[PROVIDED RECORDS Boundary: Start]

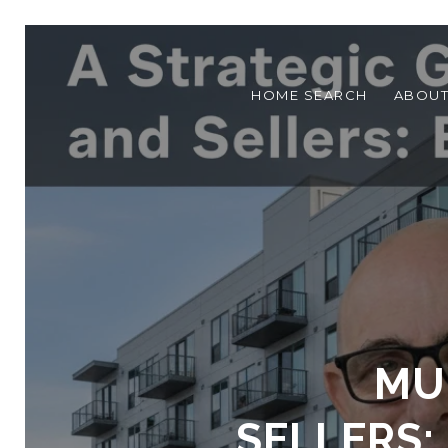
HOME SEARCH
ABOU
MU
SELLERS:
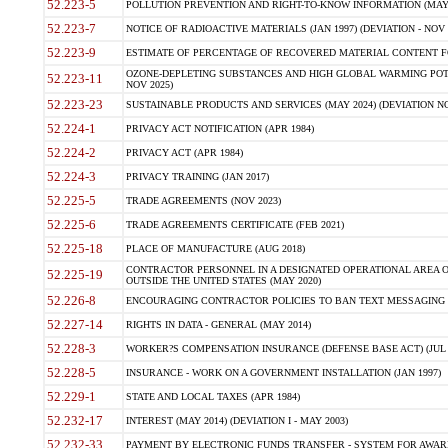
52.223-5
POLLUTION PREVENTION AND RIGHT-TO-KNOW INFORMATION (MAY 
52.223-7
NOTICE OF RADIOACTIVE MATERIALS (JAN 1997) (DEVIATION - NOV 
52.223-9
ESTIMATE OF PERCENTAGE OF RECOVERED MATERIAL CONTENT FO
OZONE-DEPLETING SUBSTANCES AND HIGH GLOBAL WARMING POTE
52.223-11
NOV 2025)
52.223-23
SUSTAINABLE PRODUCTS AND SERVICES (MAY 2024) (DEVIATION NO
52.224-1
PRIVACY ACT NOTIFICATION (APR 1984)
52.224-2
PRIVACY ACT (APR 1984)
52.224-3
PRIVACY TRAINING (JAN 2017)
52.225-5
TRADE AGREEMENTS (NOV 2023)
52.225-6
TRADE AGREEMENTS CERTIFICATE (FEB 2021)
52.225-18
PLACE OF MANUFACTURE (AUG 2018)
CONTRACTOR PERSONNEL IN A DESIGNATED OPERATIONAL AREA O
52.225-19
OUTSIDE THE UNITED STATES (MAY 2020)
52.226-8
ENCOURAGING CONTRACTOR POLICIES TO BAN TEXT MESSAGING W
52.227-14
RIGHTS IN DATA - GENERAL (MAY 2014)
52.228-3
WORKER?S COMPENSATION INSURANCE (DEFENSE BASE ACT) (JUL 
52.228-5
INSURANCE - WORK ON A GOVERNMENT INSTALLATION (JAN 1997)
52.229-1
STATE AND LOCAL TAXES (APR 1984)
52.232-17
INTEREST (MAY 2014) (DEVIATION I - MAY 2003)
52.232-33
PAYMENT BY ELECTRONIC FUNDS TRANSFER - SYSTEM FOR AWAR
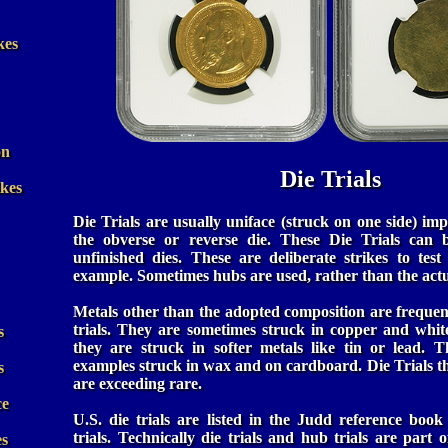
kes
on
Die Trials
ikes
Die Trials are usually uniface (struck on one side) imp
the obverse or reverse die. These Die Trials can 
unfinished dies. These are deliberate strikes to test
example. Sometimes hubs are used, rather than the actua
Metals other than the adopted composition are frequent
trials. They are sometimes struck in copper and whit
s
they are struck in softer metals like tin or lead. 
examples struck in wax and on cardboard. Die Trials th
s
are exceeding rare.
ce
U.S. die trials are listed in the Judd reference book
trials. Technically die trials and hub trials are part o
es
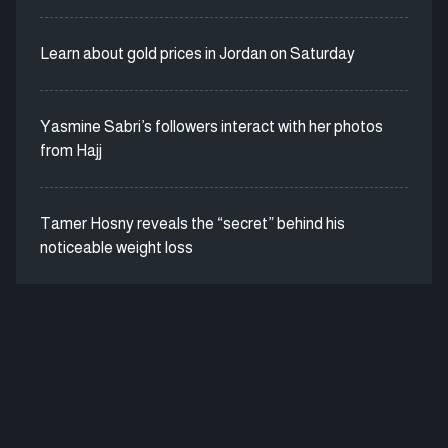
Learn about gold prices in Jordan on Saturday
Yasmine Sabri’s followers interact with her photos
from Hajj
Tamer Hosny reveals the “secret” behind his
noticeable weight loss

[PROVIDED RECORDS Boundary: End]

WHAT YOU WILL DO » Everything in the records must be returned exactly, except the pictures.

RESULT FOR THIS TASK »
HOME SEARCH
ABOU
MU
SELLERS:
52.223-5
POLLUTION PREVENTION AND RIGHT-TO-KNOW INFORMATION (MAY 
52.223-7
NOTICE OF RADIOACTIVE MATERIALS (JAN 1997) (DEVIATION - NOV 
52.223-9
ESTIMATE OF PERCENTAGE OF RECOVERED MATERIAL CONTENT FO
OZONE-DEPLETING SUBSTANCES AND HIGH GLOBAL WARMING POTE
52.223-11
NOV 2025)
52.223-23
SUSTAINABLE PRODUCTS AND SERVICES (MAY 2024) (DEVIATION NO
52.224-1
PRIVACY ACT NOTIFICATION (APR 1984)
52.224-2
PRIVACY ACT (APR 1984)
52.224-3
PRIVACY TRAINING (JAN 2017)
52.225-5
TRADE AGREEMENTS (NOV 2023)
52.225-6
TRADE AGREEMENTS CERTIFICATE (FEB 2021)
52.225-18
PLACE OF MANUFACTURE (AUG 2018)
CONTRACTOR PERSONNEL IN A DESIGNATED OPERATIONAL AREA O
52.225-19
OUTSIDE THE UNITED STATES (MAY 2020)
52.226-8
ENCOURAGING CONTRACTOR POLICIES TO BAN TEXT MESSAGING W
52.227-14
RIGHTS IN DATA - GENERAL (MAY 2014)
52.228-3
WORKER?S COMPENSATION INSURANCE (DEFENSE BASE ACT) (JUL 
52.228-5
INSURANCE - WORK ON A GOVERNMENT INSTALLATION (JAN 1997)
52.229-1
STATE AND LOCAL TAXES (APR 1984)
52.232-17
INTEREST (MAY 2014) (DEVIATION I - MAY 2003)
52.232-33
PAYMENT BY ELECTRONIC FUNDS TRANSFER - SYSTEM FOR AWAR
kes
on
Die Trials
ikes
Die Trials are usually uniface (struck on one side) imp
the obverse or reverse die. These Die Trials can 
unfinished dies. These are deliberate strikes to test
example. Sometimes hubs are used, rather than the actua
Metals other than the adopted composition are frequent
trials. They are sometimes struck in copper and whit
s
they are struck in softer metals like tin or lead. 
examples struck in wax and on cardboard. Die Trials th
s
are exceeding rare.
ce
U.S. die trials are listed in the Judd reference book
trials. Technically die trials and hub trials are part o
es
Learn about gold prices in Jordan on Saturday
Yasmine Sabri’s followers interact with her photos
from Hajj
Tamer Hosny reveals the “secret” behind his
noticeable weight loss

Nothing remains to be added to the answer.